# Task to carry out
The records follow. Copy each one exactly.

# Available data
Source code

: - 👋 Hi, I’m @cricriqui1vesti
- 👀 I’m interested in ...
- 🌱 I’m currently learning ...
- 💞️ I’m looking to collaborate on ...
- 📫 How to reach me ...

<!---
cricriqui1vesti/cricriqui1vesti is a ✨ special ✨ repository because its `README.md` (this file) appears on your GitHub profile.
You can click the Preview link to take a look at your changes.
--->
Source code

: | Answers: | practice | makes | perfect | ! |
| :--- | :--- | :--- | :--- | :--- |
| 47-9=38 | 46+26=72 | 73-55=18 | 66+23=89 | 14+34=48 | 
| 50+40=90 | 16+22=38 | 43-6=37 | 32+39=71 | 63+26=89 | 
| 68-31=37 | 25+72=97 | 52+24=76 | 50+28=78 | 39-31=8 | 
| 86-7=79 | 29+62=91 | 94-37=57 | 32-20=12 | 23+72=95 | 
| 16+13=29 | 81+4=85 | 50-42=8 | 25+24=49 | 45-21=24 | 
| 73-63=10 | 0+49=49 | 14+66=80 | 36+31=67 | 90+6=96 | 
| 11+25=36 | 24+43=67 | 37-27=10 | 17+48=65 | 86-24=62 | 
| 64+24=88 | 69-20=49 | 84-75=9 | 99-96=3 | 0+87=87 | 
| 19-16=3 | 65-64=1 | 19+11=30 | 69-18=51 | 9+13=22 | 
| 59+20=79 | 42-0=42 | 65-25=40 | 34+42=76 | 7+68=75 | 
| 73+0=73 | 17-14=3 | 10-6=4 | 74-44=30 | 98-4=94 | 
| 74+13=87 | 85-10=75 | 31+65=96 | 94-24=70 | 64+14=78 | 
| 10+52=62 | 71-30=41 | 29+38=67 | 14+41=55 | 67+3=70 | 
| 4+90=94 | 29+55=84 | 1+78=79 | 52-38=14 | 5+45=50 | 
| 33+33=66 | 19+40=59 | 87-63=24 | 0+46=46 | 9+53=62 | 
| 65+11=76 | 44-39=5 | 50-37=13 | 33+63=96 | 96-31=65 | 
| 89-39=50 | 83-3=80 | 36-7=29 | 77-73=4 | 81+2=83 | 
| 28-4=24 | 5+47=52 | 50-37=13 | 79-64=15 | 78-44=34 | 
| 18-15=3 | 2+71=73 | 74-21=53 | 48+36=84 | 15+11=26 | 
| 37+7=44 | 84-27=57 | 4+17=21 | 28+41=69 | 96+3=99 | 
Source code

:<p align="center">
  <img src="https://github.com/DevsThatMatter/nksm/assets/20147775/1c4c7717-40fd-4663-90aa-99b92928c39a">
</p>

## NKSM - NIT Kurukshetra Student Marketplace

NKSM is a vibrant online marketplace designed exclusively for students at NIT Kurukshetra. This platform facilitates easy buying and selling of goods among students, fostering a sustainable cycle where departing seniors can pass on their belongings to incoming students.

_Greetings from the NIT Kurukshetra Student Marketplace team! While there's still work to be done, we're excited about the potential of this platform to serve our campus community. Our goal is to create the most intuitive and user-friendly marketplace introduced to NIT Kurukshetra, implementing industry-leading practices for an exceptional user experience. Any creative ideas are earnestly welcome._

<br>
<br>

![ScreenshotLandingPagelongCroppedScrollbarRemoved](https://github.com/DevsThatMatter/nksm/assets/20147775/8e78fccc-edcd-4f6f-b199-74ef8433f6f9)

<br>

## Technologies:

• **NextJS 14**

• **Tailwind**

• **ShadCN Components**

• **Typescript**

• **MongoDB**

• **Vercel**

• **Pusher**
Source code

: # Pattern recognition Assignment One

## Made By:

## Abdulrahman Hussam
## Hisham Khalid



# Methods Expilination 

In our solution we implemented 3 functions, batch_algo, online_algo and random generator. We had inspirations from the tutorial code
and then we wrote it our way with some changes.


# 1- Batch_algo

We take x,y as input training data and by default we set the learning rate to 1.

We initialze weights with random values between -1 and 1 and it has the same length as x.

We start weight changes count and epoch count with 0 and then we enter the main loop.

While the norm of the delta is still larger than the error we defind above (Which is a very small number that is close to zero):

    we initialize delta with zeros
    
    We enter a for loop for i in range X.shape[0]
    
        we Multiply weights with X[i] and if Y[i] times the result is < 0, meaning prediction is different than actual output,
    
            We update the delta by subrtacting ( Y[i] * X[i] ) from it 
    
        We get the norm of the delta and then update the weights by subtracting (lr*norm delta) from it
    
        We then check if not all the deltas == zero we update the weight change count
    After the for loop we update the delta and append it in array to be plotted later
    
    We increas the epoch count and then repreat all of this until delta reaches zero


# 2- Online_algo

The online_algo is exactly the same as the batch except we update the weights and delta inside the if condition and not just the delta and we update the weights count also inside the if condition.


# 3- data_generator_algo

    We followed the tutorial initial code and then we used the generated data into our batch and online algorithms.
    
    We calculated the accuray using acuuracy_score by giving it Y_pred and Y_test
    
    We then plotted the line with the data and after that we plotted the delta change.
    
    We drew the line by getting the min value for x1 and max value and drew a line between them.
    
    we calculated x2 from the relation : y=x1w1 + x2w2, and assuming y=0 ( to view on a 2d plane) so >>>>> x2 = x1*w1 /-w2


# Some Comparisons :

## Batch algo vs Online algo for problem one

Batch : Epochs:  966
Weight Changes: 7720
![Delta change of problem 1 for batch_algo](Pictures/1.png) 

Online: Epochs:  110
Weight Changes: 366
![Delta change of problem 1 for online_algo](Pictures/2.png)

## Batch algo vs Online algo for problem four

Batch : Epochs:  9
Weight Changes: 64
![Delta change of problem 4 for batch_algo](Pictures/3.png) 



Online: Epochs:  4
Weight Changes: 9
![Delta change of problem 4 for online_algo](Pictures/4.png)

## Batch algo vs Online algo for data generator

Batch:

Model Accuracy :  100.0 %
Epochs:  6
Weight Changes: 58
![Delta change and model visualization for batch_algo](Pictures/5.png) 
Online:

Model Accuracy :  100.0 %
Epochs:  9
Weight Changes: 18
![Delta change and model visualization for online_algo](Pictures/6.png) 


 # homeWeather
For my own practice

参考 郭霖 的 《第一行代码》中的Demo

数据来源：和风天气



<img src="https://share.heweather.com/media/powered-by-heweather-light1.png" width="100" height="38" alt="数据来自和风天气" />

# Finished exercise
Source code

: - 👋 Hi, I’m @cricriqui1vesti
- 👀 I’m interested in ...
- 🌱 I’m currently learning ...
- 💞️ I’m looking to collaborate on ...
- 📫 How to reach me ...

<!---
cricriqui1vesti/cricriqui1vesti is a ✨ special ✨ repository because its `README.md` (this file) appears on your GitHub profile.
You can click the Preview link to take a look at your changes.
--->
Source code

: | Answers: | practice | makes | perfect | ! |
| :--- | :--- | :--- | :--- | :--- |
| 47-9=38 | 46+26=72 | 73-55=18 | 66+23=89 | 14+34=48 | 
| 50+40=90 | 16+22=38 | 43-6=37 | 32+39=71 | 63+26=89 | 
| 68-31=37 | 25+72=97 | 52+24=76 | 50+28=78 | 39-31=8 | 
| 86-7=79 | 29+62=91 | 94-37=57 | 32-20=12 | 23+72=95 | 
| 16+13=29 | 81+4=85 | 50-42=8 | 25+24=49 | 45-21=24 | 
| 73-63=10 | 0+49=49 | 14+66=80 | 36+31=67 | 90+6=96 | 
| 11+25=36 | 24+43=67 | 37-27=10 | 17+48=65 | 86-24=62 | 
| 64+24=88 | 69-20=49 | 84-75=9 | 99-96=3 | 0+87=87 | 
| 19-16=3 | 65-64=1 | 19+11=30 | 69-18=51 | 9+13=22 | 
| 59+20=79 | 42-0=42 | 65-25=40 | 34+42=76 | 7+68=75 | 
| 73+0=73 | 17-14=3 | 10-6=4 | 74-44=30 | 98-4=94 | 
| 74+13=87 | 85-10=75 | 31+65=96 | 94-24=70 | 64+14=78 | 
| 10+52=62 | 71-30=41 | 29+38=67 | 14+41=55 | 67+3=70 | 
| 4+90=94 | 29+55=84 | 1+78=79 | 52-38=14 | 5+45=50 | 
| 33+33=66 | 19+40=59 | 87-63=24 | 0+46=46 | 9+53=62 | 
| 65+11=76 | 44-39=5 | 50-37=13 | 33+63=96 | 96-31=65 | 
| 89-39=50 | 83-3=80 | 36-7=29 | 77-73=4 | 81+2=83 | 
| 28-4=24 | 5+47=52 | 50-37=13 | 79-64=15 | 78-44=34 | 
| 18-15=3 | 2+71=73 | 74-21=53 | 48+36=84 | 15+11=26 | 
| 37+7=44 | 84-27=57 | 4+17=21 | 28+41=69 | 96+3=99 | 
Source code

:<p align="center">
  <img src="https://github.com/DevsThatMatter/nksm/assets/20147775/1c4c7717-40fd-4663-90aa-99b92928c39a">
</p>

## NKSM - NIT Kurukshetra Student Marketplace

NKSM is a vibrant online marketplace designed exclusively for students at NIT Kurukshetra. This platform facilitates easy buying and selling of goods among students, fostering a sustainable cycle where departing seniors can pass on their belongings to incoming students.

_Greetings from the NIT Kurukshetra Student Marketplace team! While there's still work to be done, we're excited about the potential of this platform to serve our campus community. Our goal is to create the most intuitive and user-friendly marketplace introduced to NIT Kurukshetra, implementing industry-leading practices for an exceptional user experience. Any creative ideas are earnestly welcome._

<br>
<br>

![ScreenshotLandingPagelongCroppedScrollbarRemoved](https://github.com/DevsThatMatter/nksm/assets/20147775/8e78fccc-edcd-4f6f-b199-74ef8433f6f9)

<br>

## Technologies:

• **NextJS 14**

• **Tailwind**

• **ShadCN Components**

• **Typescript**

• **MongoDB**

• **Vercel**

• **Pusher**
Source code

: # Pattern recognition Assignment One

## Made By:

## Abdulrahman Hussam
## Hisham Khalid



# Methods Expilination 

In our solution we implemented 3 functions, batch_algo, online_algo and random generator. We had inspirations from the tutorial code
and then we wrote it our way with some changes.


# 1- Batch_algo

We take x,y as input training data and by default we set the learning rate to 1.

We initialze weights with random values between -1 and 1 and it has the same length as x.

We start weight changes count and epoch count with 0 and then we enter the main loop.

While the norm of the delta is still larger than the error we defind above (Which is a very small number that is close to zero):

    we initialize delta with zeros
    
    We enter a for loop for i in range X.shape[0]
    
        we Multiply weights with X[i] and if Y[i] times the result is < 0, meaning prediction is different than actual output,
    
            We update the delta by subrtacting ( Y[i] * X[i] ) from it 
    
        We get the norm of the delta and then update the weights by subtracting (lr*norm delta) from it
    
        We then check if not all the deltas == zero we update the weight change count
    After the for loop we update the delta and append it in array to be plotted later
    
    We increas the epoch count and then repreat all of this until delta reaches zero


# 2- Online_algo

The online_algo is exactly the same as the batch except we update the weights and delta inside the if condition and not just the delta and we update the weights count also inside the if condition.


# 3- data_generator_algo

    We followed the tutorial initial code and then we used the generated data into our batch and online algorithms.
    
    We calculated the accuray using acuuracy_score by giving it Y_pred and Y_test
    
    We then plotted the line with the data and after that we plotted the delta change.
    
    We drew the line by getting the min value for x1 and max value and drew a line between them.
    
    we calculated x2 from the relation : y=x1w1 + x2w2, and assuming y=0 ( to view on a 2d plane) so >>>>> x2 = x1*w1 /-w2


# Some Comparisons :

## Batch algo vs Online algo for problem one

Batch : Epochs:  966
Weight Changes: 7720
![Delta change of problem 1 for batch_algo](Pictures/1.png) 

Online: Epochs:  110
Weight Changes: 366
![Delta change of problem 1 for online_algo](Pictures/2.png)

## Batch algo vs Online algo for problem four

Batch : Epochs:  9
Weight Changes: 64
![Delta change of problem 4 for batch_algo](Pictures/3.png) 



Online: Epochs:  4
Weight Changes: 9
![Delta change of problem 4 for online_algo](Pictures/4.png)

## Batch algo vs Online algo for data generator

Batch:

Model Accuracy :  100.0 %
Epochs:  6
Weight Changes: 58
![Delta change and model visualization for batch_algo](Pictures/5.png) 
Online:

Model Accuracy :  100.0 %
Epochs:  9
Weight Changes: 18
![Delta change and model visualization for online_algo](Pictures/6.png) 


 # homeWeather
For my own practice

参考 郭霖 的 《第一行代码》中的Demo

数据来源：和风天气



<img src="https://share.heweather.com/media/powered-by-heweather-light1.png" width="100" height="38" alt="数据来自和风天气" />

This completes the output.